- _WHAT TO DO_
In the listing below, turn everything from the line containing "performance of the" down to the line containing "See how it works" into a JSON list of strings, with one string per line and blank lines dropped.

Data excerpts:
==========
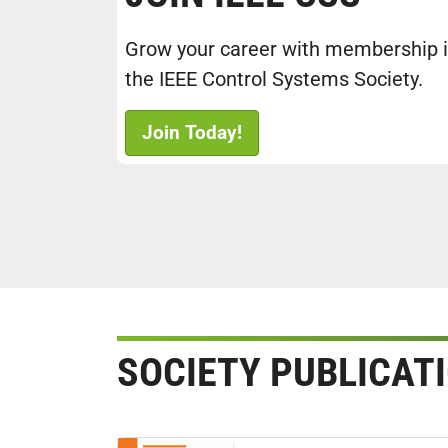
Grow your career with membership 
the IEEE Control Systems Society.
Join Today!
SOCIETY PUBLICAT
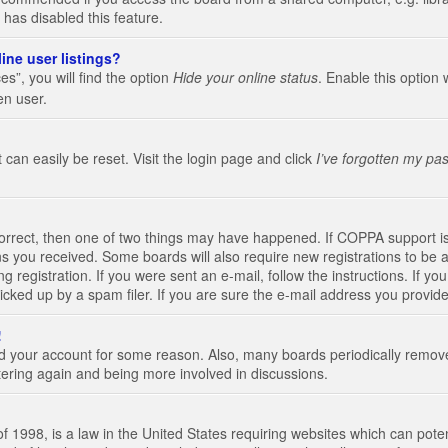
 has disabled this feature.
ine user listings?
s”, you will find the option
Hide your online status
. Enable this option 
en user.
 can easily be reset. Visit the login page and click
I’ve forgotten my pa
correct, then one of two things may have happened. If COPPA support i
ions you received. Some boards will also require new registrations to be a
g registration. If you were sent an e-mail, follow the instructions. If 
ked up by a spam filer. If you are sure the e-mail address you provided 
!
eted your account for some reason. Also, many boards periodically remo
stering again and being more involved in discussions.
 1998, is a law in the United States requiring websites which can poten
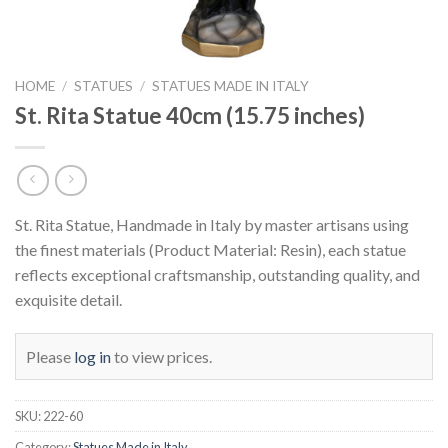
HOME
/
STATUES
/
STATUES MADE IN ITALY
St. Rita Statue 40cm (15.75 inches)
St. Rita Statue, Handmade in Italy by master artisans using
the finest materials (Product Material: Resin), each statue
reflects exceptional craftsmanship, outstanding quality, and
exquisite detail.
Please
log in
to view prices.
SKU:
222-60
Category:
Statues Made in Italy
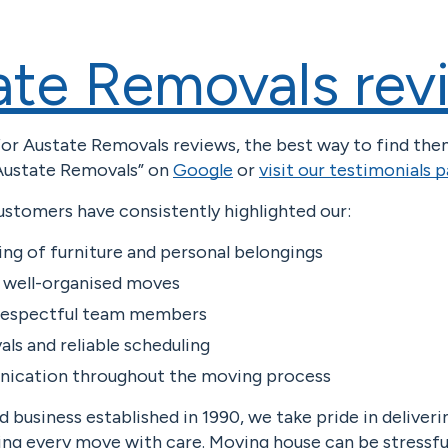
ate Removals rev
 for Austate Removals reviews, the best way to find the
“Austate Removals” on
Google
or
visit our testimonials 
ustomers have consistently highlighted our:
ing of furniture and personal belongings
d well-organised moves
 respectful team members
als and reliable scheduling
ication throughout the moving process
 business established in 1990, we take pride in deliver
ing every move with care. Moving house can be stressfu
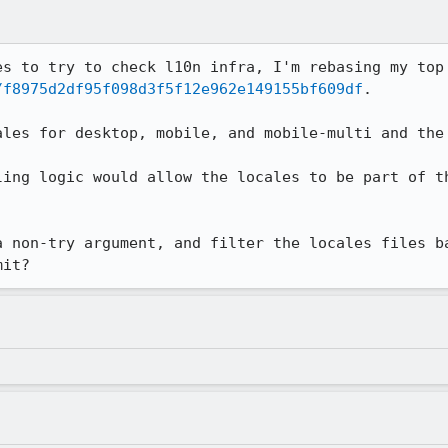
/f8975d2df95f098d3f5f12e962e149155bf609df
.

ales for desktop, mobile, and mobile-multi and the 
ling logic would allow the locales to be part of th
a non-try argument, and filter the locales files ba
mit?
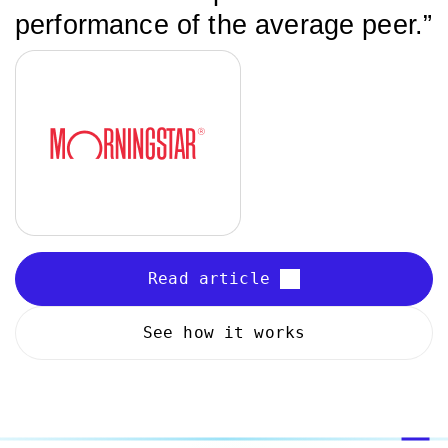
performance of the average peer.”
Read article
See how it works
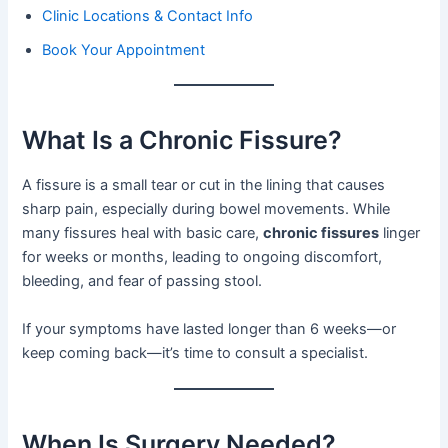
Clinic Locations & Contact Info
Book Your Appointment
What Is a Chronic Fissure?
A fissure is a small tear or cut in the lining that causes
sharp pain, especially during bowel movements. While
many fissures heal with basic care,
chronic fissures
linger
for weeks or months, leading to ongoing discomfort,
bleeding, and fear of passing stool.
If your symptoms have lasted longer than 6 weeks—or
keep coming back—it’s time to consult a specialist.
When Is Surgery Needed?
==========
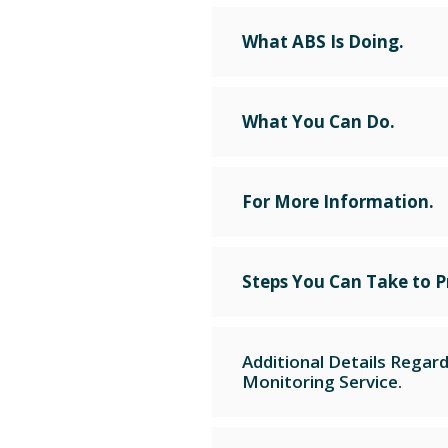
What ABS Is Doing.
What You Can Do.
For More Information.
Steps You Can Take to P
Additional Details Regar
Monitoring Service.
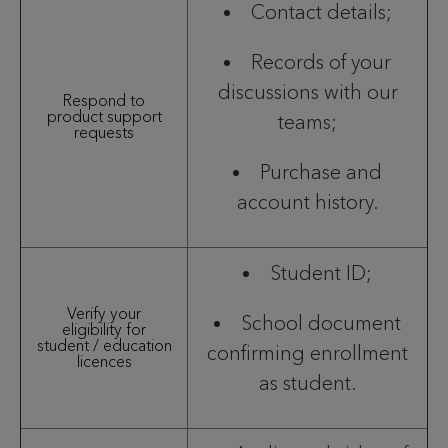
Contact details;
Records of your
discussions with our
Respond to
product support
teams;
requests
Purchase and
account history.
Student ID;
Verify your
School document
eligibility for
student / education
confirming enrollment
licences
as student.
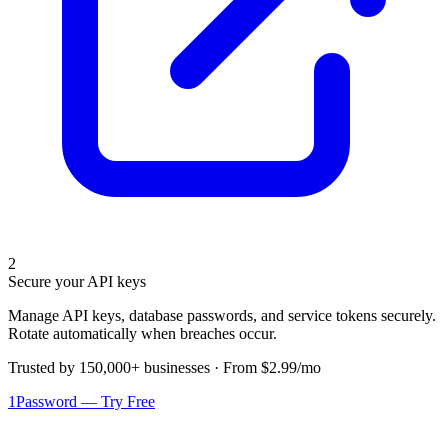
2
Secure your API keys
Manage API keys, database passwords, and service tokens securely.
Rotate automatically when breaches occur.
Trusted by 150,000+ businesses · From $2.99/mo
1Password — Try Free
==========
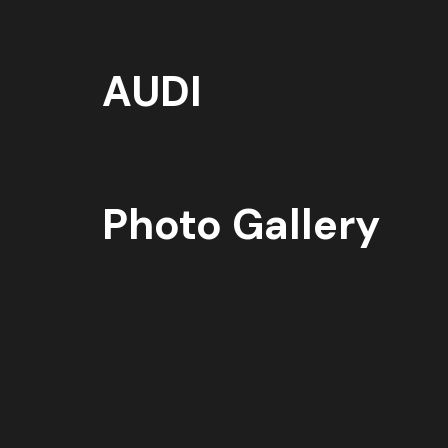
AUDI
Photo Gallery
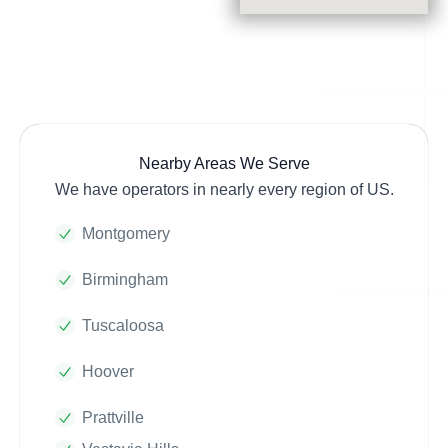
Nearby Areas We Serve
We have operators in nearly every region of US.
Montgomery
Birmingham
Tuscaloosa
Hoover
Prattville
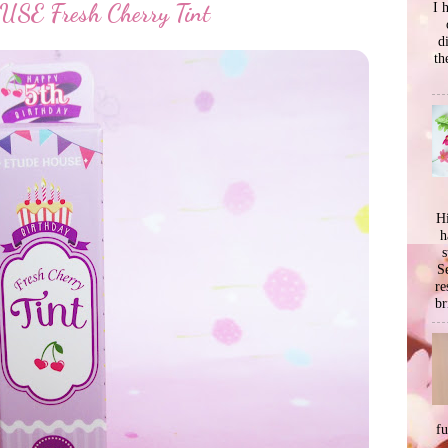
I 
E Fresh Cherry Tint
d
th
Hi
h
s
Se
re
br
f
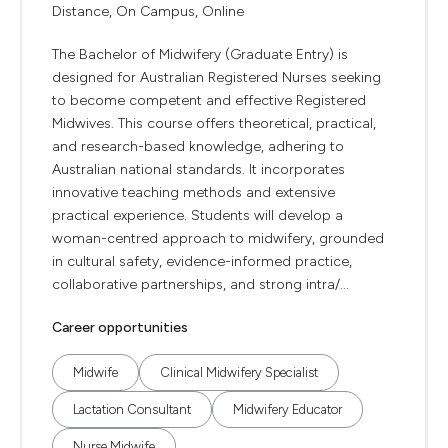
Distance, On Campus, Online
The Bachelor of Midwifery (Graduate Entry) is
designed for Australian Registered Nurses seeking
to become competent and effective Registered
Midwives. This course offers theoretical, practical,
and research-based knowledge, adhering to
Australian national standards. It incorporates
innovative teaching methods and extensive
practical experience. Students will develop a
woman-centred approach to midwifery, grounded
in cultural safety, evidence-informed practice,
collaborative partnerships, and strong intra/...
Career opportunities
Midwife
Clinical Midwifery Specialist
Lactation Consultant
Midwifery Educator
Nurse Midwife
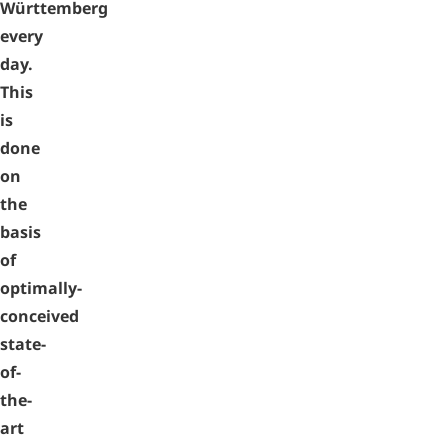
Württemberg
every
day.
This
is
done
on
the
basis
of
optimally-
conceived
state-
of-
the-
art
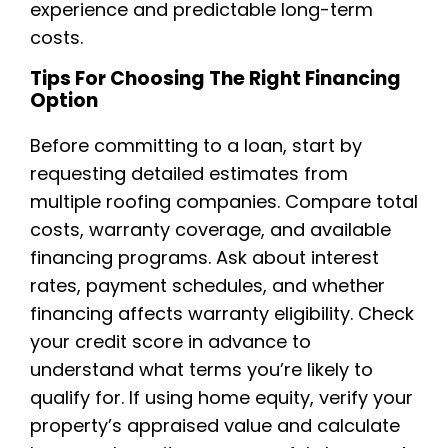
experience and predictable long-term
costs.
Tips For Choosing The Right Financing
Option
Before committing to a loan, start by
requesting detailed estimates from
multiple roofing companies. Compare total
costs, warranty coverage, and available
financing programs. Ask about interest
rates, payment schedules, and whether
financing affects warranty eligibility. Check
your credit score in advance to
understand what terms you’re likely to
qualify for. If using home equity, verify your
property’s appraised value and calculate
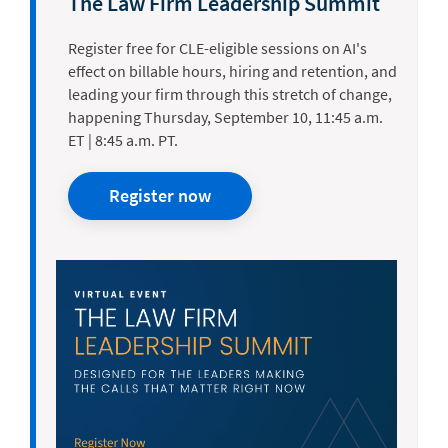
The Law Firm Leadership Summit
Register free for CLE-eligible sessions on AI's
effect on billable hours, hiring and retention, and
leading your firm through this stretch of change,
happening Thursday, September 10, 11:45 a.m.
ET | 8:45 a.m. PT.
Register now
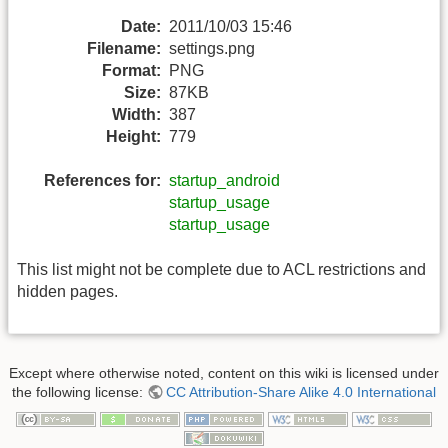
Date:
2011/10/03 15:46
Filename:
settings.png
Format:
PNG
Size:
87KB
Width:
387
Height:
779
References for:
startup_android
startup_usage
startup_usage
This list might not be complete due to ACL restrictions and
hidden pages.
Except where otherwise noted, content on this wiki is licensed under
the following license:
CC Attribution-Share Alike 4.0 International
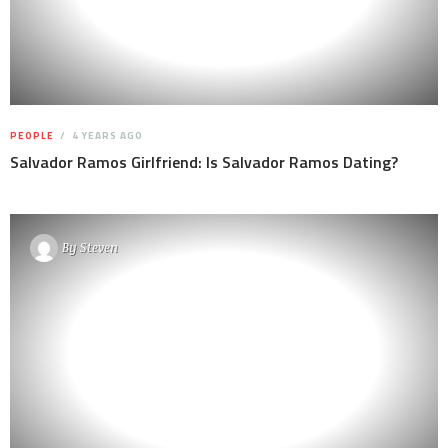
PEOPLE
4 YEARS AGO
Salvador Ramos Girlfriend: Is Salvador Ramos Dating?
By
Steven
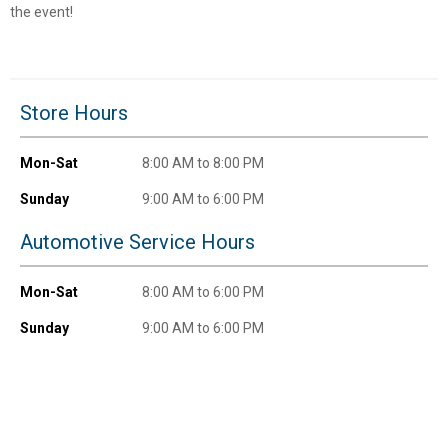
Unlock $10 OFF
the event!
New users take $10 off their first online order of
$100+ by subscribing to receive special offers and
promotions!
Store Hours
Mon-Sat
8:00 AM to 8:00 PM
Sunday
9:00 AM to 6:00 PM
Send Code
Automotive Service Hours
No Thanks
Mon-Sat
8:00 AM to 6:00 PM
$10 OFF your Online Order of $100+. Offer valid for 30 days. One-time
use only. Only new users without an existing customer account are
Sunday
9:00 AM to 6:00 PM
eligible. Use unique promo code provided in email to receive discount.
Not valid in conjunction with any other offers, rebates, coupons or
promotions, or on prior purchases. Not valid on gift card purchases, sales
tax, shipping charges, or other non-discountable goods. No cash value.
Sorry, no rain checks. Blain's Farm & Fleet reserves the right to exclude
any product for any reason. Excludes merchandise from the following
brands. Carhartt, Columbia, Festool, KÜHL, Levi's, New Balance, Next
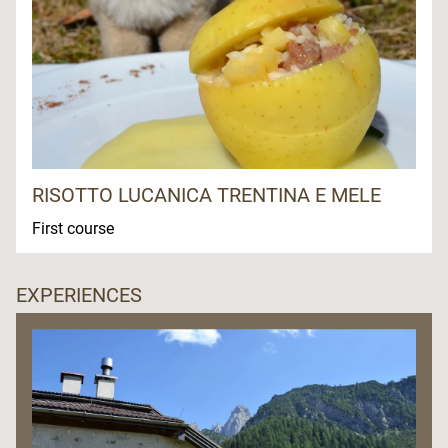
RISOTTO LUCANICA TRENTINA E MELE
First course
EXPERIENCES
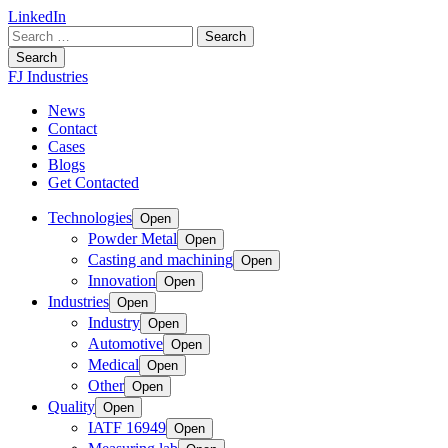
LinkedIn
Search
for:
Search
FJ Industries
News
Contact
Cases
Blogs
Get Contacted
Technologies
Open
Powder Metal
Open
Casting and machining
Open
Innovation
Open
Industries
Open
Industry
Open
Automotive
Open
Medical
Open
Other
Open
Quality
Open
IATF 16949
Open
==========
- _OUTPUT FOR THIS EXERCISE_
[
  "performance of the average peer.”",
  "Read article",
  "See how it works"
]